SUPPLIED PASSAGE>

// This file defines slides for the ASE, EFM3D & EVL talk.
// It is based on the definitely-not-isec-theme provided in the skeleton.

#import "@preview/definitely-not-isec-slides:1.0.1": *
#import "@preview/muchpdf:0.1.1": muchpdf

#let fig_path = "/figures/"

#show: definitely-not-isec-theme.with(
  aspect-ratio: "16-9",
  slide-alignment: top,
  progress-bar: true,
  institute: [HM],
  logo: [#image(fig_path + "branding/hm-logo.svg", width: 2cm)],
  config-info(
    title: [ASE, EFM3D & EVL: Datasets, Models & Tools for NBV],
    subtitle: [Towards Relative Reconstruction Metrics for Next-Best-View],
    authors: [*Jan Duchscherer*],
    extra: [VCML Project WS24/25],
    footer: [
      #grid(
        columns: (1fr, auto, 1fr),
        align: bottom,
        align(left)[Jan Duchscherer],
        align(center)[VCML Project WS24/25],
        align(right)[#datetime.today().display("[day padding:none]. [month repr:short] [year]")],
      )
    ],
    download-qr: "",
  ),
  config-common(
    handout: false,
  ),
  config-colors(
    primary: rgb("fc5555"),
  ),
)

// Set global text size
#set text(size: 17pt)

// Style links to be blue and underlined
#show link: set text(fill: blue)
#show link: it => underline(it)

// The title slide summarises the talk.
#title-slide()

// ASE Section
#section-slide(title: [Aria Synthetic Environments], subtitle: [Dataset for Egocentric 3D Scene Understanding])[
  #figure(image(fig_path + "scene-script/ase_modalities.jpg", width: 80%), caption: [@SceneScript-avetisyan2024])

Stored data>
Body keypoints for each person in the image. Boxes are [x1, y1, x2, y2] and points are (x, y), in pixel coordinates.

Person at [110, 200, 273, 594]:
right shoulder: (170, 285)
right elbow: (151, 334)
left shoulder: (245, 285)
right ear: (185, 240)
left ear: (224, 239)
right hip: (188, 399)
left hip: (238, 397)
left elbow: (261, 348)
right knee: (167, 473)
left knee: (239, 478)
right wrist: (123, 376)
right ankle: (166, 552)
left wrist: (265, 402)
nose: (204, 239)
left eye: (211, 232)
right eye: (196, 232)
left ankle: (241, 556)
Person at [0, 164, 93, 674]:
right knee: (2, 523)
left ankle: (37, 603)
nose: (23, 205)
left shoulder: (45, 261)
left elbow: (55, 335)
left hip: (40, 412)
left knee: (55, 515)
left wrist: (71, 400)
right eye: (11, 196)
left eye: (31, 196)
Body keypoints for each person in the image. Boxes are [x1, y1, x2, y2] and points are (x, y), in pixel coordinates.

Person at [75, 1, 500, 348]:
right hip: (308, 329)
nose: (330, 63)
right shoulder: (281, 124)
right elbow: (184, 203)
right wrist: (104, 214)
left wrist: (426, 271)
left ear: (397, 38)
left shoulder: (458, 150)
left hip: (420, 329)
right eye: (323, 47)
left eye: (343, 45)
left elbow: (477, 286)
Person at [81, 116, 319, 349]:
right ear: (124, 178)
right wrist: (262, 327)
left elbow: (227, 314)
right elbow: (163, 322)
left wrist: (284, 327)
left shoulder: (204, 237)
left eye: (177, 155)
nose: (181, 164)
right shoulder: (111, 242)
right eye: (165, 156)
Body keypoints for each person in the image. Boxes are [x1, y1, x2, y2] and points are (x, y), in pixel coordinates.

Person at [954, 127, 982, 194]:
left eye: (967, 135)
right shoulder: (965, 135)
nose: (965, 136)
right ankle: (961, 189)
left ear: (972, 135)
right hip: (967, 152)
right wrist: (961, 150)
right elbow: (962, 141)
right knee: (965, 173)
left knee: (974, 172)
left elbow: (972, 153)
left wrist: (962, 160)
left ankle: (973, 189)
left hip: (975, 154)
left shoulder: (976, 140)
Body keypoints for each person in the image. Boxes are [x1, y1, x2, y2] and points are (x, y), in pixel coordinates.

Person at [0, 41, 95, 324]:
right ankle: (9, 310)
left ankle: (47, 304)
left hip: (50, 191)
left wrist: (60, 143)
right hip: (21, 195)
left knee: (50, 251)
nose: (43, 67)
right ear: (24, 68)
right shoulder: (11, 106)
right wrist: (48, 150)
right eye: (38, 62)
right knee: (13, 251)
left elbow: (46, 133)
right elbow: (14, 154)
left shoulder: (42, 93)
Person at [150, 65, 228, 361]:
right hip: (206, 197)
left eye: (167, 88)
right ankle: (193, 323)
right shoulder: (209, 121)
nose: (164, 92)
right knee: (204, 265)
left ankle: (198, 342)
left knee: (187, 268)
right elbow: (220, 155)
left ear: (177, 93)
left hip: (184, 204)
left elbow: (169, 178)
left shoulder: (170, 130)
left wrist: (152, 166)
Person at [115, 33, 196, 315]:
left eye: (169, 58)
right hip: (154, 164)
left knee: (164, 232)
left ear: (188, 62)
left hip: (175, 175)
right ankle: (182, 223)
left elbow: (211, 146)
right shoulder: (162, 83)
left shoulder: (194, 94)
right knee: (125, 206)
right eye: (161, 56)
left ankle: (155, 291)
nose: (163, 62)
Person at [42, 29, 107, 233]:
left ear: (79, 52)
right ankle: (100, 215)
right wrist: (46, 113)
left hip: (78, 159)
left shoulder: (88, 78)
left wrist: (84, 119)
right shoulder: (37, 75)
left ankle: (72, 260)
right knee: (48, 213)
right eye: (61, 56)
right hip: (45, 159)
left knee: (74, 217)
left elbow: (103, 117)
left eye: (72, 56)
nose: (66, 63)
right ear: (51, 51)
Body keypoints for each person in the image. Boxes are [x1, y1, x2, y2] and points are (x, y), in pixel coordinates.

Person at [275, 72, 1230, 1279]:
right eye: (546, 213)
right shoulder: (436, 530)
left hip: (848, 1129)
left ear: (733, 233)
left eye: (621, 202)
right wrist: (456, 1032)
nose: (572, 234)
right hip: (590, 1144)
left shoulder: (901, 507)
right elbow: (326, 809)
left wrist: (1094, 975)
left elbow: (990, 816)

WORK INSTRUCTIONS>
A. Translate this sentence from the slide source into German: "This file defines slides for the ASE, EFM3D & EVL talk."
B. Extend the slide source onward from its final line.
The stored data is not required for any of this work.

RESULTS FOR THE EXERCISE>
A. Diese Datei definiert die Folien für den Vortrag über ASE, EFM3D & EVL.

B.
]

// ASE overview slide
#slide(title: [ASE Dataset Overview])[
  #grid(
    columns: (1fr, 1fr),
    gutter: 1.5cm,
    [#text(size: 16pt)[
      *Dataset Content*
      - 100,000 unique multi-room interior scenes
      - \~2-min egocentric trajectories per scene
      - Populated with ~8,000 3D objects
      - Aria camera & lens characteristics

      *Ground Truth Annotations*
      - 6DoF trajectories
      - RGB-D frames
      - 2D panoptic segmentation
      - Semi-dense SLAM PC w/ visibility info
      - 3D floor plan (SceneScript SSL format)
      - _GT meshes_ as `.ply` files

      *Key Resources*
      - #link("https://github.com/facebookresearch/projectaria_tools")[Project Aria Tools] for data access
      - #link(
          "https://facebookresearch.github.io/projectaria_tools/docs/open_datasets/aria_synthetic_environments_dataset",
        )[ASE documentation] @ProjectAria-ASE-2025 @SceneScript-avetisyan2024
    ]],
    [
      #v(1em)
      #figure(
        [#image(fig_path + "scene-script/ase_primitives.jpg", width: 90%)
          #v(0.5em)
          #image(fig_path + "external/arXiv-EFM3D/gt_mesh.jpg", width: 90%)],
        caption: [@SceneScript-avetisyan2024],
      )
    ],
  )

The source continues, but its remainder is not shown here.